Thank you, Jim Jinkins for creating a terrific kids' show.

Wednesday, May 27, 2009

Genius or Exploitation?

I watched Adam Lambert on Regis and Kelly today.

You know, they call him "Glambert," the guy with the black nailpolish and eyeliner ("guyliner" to be precise) who everyone was convinced would win American Idol but didn't? Yeah, that guy. I really enjoyed watching him on AI, but after his interview with Reege and Kelly, I'm not sure how I feel about him anymore.

He told the hosts how instead of viewing AI as a competition with other singers, he looked at it as a competition with himself, that each week he strove to perform better than the week before. Loved that Zen-like twist on competing.

Then he went on to say that he approached his audition for and experience on AI not as a competition to win, but rather as a platform to become a mainstream artist. Sure explains his reaction to Kris Allen's win, and yes, Jennifer Hudson also said something similar, but for some reason this left a sour taste in my mouth.

Maybe because it's so soon after the finale that Adam has exposed AI for what it is - not just a means to discover as-yet undiscovered talents, but also a platform for aspiring (and semi-seasoned) artists to springboard their careers.

I wonder how Simon Fuller feels about this.

Tuesday, May 26, 2009

Kiddie Kritique

I admit it. The title sucks today. Can't think of anything more clever right now.

So this afternoon while T was at his program, J and I watched some television. The first show we watched was his current favorite, Hi-5. In the beginning, as with most children's shows, I found it kind of annoying, but after a few (hundred) viewings it's grown on me. The songs are catchy and, most important, the content is age appropriate and rather unoffensive. After Hi-5 was a program called Hip Hop Harry.

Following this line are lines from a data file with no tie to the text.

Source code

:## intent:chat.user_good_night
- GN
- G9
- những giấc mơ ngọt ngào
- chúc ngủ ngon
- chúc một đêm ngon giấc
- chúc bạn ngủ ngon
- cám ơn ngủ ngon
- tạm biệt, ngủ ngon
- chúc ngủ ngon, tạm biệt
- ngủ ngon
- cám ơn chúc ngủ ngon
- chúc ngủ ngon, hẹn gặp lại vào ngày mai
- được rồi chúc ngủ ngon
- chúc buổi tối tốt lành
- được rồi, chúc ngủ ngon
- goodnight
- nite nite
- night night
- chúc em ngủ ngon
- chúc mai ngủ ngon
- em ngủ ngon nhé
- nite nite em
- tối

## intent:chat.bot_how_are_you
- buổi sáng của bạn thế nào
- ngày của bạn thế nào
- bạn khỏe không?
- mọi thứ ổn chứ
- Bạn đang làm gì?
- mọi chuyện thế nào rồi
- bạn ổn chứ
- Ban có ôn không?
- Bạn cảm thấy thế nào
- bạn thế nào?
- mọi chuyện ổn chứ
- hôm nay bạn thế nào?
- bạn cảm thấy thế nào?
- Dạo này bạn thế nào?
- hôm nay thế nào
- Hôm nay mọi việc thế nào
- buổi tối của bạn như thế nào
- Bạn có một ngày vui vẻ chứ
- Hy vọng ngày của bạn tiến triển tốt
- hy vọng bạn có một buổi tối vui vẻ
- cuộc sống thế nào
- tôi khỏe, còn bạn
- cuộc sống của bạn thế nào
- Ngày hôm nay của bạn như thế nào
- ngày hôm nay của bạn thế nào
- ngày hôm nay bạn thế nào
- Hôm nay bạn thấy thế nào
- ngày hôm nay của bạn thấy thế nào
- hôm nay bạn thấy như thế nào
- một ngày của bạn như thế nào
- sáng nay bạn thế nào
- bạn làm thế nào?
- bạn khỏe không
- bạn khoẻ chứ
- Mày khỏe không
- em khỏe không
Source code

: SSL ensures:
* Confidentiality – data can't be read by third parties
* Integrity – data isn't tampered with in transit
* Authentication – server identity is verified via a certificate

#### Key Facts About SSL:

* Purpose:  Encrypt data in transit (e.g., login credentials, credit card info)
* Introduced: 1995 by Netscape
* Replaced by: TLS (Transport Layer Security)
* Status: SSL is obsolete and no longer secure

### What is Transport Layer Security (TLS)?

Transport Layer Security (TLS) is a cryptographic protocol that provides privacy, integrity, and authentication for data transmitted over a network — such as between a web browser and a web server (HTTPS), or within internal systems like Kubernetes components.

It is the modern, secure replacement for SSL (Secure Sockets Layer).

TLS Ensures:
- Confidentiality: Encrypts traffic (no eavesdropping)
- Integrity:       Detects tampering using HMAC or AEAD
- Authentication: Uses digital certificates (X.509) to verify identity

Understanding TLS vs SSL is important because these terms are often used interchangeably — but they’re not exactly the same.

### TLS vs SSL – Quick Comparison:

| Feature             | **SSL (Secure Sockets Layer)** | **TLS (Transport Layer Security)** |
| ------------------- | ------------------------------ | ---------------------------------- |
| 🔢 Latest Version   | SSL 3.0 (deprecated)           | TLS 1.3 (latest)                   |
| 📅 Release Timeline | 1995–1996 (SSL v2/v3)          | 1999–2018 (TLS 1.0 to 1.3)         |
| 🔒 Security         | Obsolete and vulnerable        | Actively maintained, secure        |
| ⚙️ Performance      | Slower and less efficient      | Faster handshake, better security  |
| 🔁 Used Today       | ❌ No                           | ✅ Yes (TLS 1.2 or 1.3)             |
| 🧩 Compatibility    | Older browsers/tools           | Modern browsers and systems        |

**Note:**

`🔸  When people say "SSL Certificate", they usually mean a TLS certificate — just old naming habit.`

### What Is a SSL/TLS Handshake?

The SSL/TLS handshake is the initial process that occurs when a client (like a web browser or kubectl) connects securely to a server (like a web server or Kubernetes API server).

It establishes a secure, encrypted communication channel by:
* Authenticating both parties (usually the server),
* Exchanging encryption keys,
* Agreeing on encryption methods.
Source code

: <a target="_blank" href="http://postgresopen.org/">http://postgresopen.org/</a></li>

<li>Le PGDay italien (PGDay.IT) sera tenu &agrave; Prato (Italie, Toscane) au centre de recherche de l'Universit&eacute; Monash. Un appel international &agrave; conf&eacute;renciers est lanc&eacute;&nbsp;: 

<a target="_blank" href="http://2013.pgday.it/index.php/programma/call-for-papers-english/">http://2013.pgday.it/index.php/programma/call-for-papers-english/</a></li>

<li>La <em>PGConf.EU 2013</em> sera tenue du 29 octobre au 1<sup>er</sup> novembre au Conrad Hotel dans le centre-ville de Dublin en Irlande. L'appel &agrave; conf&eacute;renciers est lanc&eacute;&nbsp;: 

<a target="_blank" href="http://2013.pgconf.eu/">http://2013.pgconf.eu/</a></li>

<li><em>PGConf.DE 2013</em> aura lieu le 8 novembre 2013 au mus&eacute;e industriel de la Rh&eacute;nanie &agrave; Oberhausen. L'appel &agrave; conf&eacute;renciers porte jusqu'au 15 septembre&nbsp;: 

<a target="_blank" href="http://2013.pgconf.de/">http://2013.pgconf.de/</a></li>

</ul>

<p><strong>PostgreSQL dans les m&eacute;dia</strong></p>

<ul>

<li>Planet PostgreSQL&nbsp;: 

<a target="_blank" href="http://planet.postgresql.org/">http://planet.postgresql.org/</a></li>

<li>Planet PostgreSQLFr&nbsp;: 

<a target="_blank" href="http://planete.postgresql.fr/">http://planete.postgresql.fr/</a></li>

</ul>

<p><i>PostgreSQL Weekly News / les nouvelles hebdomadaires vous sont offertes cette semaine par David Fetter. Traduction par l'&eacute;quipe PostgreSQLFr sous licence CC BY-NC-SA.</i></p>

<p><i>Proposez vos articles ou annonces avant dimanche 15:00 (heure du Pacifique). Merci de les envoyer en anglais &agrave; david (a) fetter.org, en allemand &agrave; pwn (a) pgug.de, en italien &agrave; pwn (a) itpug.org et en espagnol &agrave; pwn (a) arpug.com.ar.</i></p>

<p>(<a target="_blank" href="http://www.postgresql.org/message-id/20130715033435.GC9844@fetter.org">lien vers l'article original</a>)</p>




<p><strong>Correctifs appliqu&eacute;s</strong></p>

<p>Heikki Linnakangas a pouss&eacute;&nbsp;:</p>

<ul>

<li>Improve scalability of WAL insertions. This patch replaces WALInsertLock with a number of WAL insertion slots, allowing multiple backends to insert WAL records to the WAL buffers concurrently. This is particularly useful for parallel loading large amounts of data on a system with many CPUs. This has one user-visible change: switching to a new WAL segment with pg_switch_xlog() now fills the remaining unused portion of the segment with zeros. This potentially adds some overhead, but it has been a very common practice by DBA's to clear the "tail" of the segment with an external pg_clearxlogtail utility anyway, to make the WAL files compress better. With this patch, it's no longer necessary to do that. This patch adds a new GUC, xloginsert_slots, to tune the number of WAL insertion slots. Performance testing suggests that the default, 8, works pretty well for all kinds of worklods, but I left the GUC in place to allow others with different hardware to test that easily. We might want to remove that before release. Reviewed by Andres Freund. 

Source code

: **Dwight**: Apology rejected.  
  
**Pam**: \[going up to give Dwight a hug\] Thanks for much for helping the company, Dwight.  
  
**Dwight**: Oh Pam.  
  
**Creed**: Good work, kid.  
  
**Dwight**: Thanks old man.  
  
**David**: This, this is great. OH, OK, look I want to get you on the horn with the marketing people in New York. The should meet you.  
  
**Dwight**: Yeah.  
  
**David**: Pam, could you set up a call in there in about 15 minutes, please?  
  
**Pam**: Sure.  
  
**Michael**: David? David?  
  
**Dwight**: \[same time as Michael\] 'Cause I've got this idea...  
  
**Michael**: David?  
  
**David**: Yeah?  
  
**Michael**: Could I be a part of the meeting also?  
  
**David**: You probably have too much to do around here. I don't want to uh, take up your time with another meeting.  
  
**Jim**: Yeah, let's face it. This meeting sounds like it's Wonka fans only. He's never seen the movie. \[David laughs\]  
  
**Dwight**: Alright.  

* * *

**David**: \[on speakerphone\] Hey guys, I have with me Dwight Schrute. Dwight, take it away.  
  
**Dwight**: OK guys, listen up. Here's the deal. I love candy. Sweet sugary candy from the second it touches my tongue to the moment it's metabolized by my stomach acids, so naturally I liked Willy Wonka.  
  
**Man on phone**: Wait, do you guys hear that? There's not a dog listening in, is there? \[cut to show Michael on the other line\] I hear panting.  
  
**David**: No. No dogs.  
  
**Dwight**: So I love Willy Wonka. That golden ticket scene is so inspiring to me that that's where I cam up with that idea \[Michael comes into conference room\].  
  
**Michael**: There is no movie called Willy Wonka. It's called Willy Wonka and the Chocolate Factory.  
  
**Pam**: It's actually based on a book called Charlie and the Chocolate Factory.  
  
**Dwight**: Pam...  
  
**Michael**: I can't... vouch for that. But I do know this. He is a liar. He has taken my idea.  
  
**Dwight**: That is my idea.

Hip Hop Harry. Where to begin? As you might gather from the title, the show features a character named Hip Hop Harry, which is actually some person in a bear(?) costume. But not just any bear, oh no. Let's just say that Harry's costume was probably designed by Jack Donaghy - oversized T-shirt with the manufacturer's label on the lower left front, baggy shorts, humongous white sneakers with untied laces spanning the eyelets, and let's not forget the massive "H" chest medallion hanging from what appears to be some sort of gold drapery roping.

The show also features some children and a teenager or childishly dressed adult, all stereotypically attired with oversized pants and shirts for the boys, and cropped jackets for the girls.

I was so dizzy from the camera work - arcing pans, quick zoom in/zoom outs - that it was hard to focus on the dreck these kids were saying. Today's episode was all about how hip hop music contains elements of other genres - classical, country, etc. Naturally, there was the setup dialogue ("I love hip hop music! Is there any other kind?") accompanied by the requisite mugging to the camera, followed by H3 (takes too long to type Hip Hop Harry so many times, so from this point forward, we'll call him "H3") explaining from behind his two turntables and a microphone that yes, Virginia, there are other kinds of music played on ... gasp! ... REAL INSTRUMENTS (demonstrated by the kids with FAKE, SYNTHESIZED EXAMPLES), and if you just give it a chance, doggone it, you just might like all kinds of music.

I think I'd like to meet H3's head writer and the suit who greenlit the show and punch them both. Kids deserve so much better than this crap.